** TASK TO CARRY OUT **
Count the lines in the entries below that contain the string "вытолкнуть", treating uppercase and lowercase as different, and give only the number.

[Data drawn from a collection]

★ ★ ★ ★ ★ ★ ★

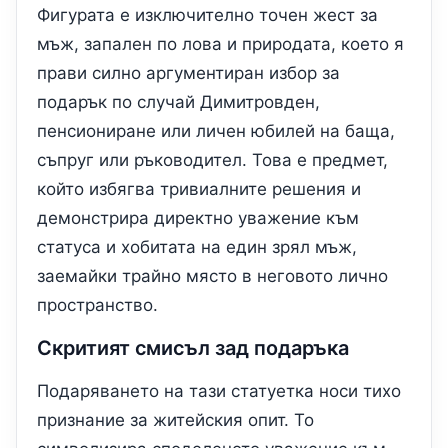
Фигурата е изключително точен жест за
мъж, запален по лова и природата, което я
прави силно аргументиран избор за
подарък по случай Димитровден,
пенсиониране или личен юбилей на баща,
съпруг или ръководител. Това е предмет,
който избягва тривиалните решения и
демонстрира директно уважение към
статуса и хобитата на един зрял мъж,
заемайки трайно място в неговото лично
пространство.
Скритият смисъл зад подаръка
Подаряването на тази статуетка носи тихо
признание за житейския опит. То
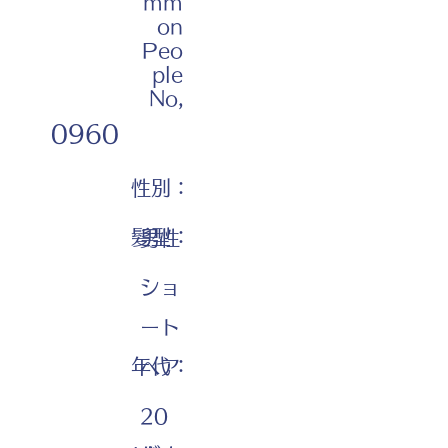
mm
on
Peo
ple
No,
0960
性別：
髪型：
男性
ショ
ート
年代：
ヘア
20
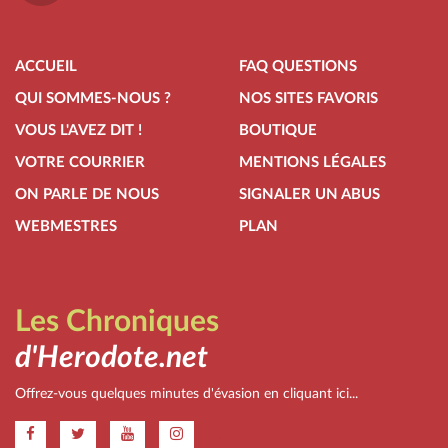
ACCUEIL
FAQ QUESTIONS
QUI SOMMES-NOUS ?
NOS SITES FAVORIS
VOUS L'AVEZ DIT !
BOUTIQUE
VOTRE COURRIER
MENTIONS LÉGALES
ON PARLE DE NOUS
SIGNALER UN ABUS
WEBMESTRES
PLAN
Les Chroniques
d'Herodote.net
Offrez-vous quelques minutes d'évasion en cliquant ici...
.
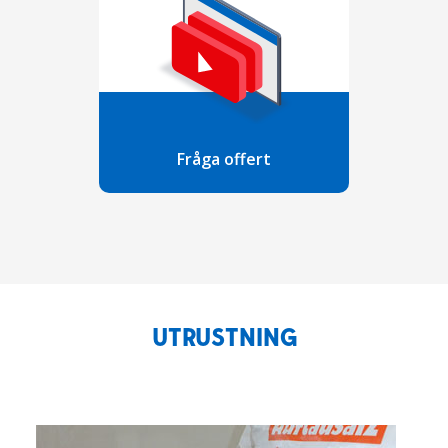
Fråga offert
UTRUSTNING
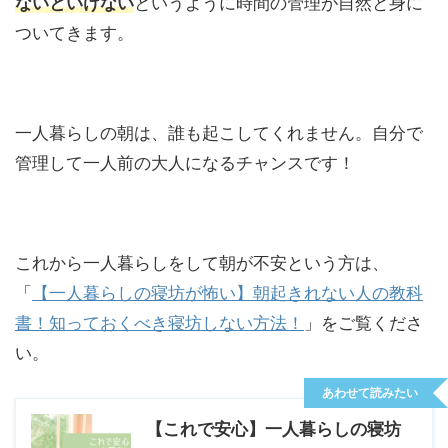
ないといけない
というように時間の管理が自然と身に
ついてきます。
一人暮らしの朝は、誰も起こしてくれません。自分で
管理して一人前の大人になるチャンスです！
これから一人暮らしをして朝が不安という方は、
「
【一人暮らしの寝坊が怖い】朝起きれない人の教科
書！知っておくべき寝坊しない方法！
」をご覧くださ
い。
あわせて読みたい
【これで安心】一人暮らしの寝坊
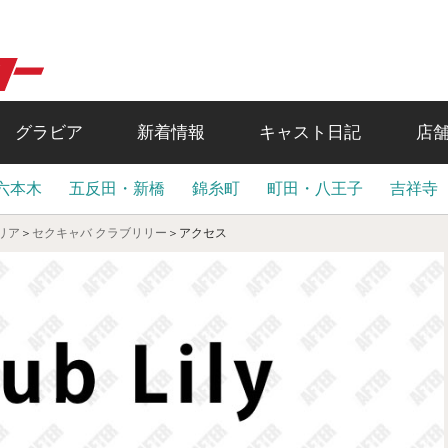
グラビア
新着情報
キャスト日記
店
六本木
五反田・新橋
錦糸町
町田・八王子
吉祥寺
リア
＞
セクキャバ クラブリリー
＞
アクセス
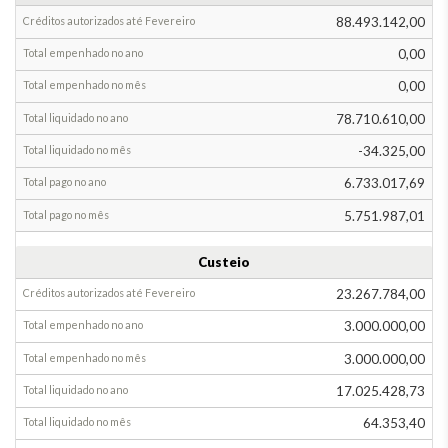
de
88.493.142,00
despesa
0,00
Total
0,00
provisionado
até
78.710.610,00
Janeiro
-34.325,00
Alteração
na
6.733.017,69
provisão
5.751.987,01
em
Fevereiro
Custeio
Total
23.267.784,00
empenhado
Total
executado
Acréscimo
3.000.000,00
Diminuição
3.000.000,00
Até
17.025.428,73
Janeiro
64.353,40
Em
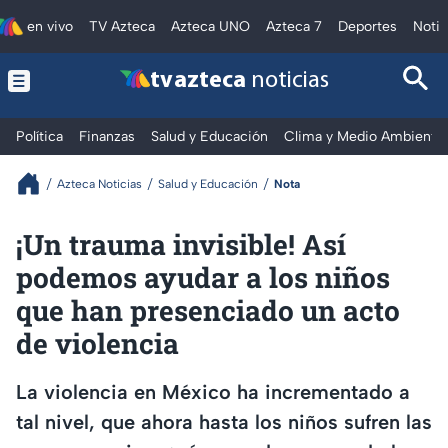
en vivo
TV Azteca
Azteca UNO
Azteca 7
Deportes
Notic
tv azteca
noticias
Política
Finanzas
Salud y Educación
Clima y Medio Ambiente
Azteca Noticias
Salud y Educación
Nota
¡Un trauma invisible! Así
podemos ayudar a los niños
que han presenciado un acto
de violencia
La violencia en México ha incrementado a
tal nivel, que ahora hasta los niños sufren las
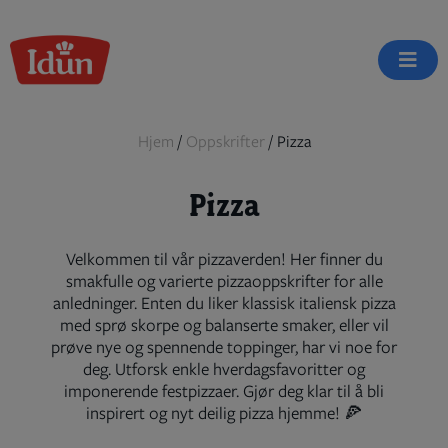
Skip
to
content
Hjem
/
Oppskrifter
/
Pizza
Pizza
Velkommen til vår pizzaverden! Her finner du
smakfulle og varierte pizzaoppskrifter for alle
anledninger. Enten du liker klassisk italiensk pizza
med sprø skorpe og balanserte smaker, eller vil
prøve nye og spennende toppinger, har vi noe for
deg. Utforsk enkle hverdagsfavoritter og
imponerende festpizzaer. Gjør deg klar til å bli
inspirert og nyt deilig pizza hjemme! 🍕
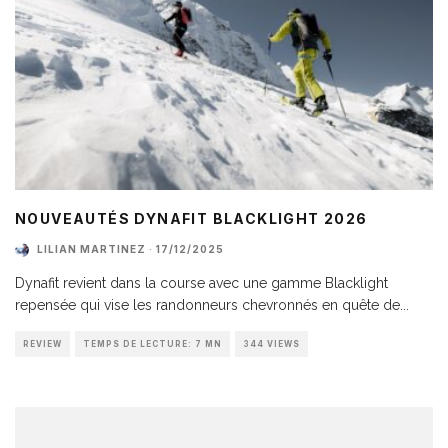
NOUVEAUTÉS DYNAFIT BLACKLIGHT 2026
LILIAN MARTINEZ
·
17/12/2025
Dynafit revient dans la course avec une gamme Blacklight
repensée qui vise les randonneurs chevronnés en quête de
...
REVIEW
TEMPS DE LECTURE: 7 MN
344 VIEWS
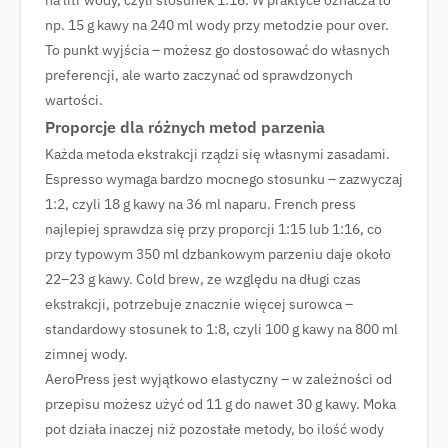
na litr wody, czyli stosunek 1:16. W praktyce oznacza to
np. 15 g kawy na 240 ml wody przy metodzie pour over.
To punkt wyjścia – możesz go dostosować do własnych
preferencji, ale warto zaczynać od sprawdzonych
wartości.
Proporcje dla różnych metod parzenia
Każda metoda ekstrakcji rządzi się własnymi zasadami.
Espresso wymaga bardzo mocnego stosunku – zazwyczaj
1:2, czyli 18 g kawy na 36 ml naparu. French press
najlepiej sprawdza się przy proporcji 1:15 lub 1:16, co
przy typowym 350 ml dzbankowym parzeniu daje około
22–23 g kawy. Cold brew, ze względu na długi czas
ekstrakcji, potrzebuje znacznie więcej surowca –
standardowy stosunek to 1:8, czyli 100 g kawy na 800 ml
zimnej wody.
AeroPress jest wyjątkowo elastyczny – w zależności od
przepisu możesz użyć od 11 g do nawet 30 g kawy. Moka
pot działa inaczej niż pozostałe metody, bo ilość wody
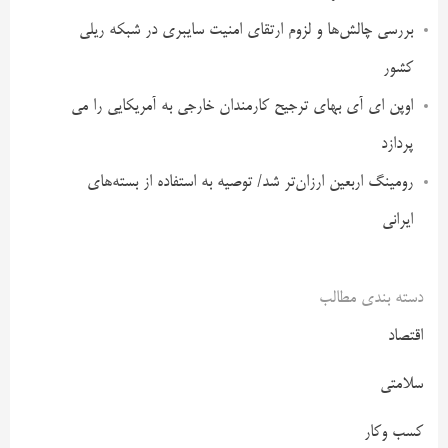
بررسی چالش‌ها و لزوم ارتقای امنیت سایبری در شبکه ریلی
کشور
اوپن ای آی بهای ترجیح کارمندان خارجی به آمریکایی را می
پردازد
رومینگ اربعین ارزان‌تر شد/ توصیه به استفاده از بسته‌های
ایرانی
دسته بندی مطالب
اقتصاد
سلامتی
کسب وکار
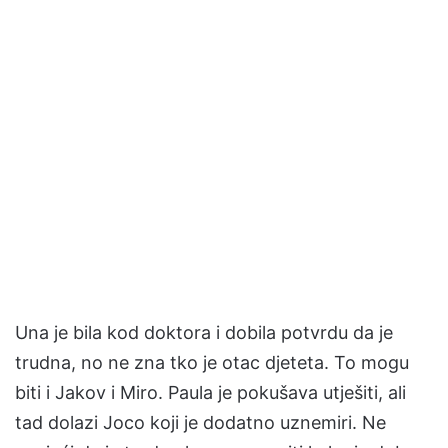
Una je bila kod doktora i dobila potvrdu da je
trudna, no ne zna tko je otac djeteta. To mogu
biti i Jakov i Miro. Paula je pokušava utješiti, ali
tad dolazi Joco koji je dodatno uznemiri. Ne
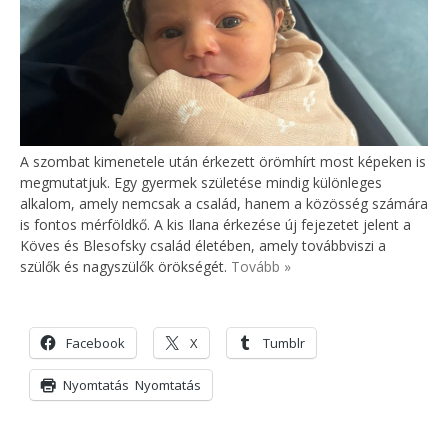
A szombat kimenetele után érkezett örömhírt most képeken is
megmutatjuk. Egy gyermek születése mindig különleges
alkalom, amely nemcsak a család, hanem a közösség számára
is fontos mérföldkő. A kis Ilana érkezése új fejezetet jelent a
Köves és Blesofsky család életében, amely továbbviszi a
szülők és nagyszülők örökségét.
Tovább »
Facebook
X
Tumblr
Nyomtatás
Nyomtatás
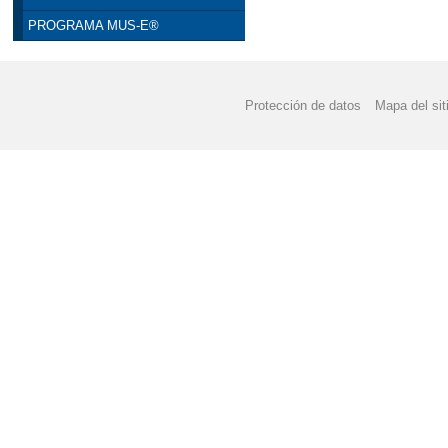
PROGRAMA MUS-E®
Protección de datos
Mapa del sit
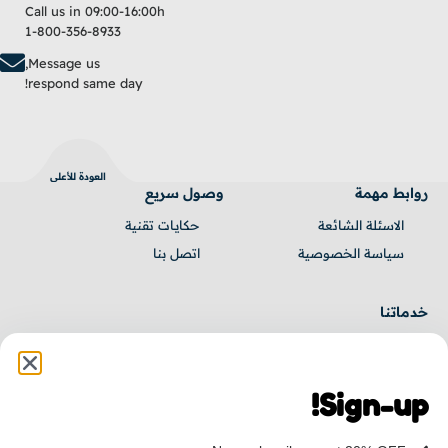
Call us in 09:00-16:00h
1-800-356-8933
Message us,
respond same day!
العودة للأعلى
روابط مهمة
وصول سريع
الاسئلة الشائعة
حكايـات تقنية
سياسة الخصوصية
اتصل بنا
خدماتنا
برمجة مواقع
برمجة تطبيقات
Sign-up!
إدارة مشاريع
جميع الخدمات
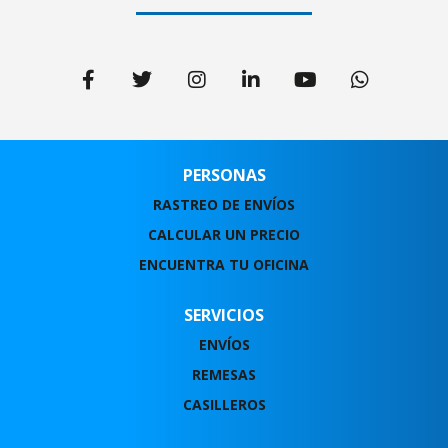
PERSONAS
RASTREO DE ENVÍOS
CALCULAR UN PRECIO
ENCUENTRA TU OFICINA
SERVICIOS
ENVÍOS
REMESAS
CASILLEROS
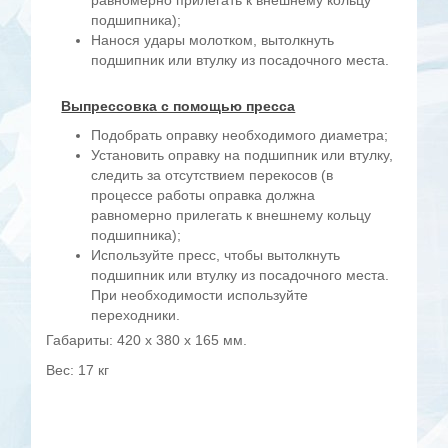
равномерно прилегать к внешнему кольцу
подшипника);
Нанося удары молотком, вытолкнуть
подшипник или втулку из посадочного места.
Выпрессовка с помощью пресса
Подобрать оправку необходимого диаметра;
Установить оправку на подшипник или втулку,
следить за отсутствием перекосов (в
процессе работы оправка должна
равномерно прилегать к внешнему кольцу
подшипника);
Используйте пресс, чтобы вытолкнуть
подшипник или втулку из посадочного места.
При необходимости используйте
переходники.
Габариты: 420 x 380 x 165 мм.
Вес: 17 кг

★ ★ ★ ★ ★ ★ ★

** YOUR SOLUTION **
2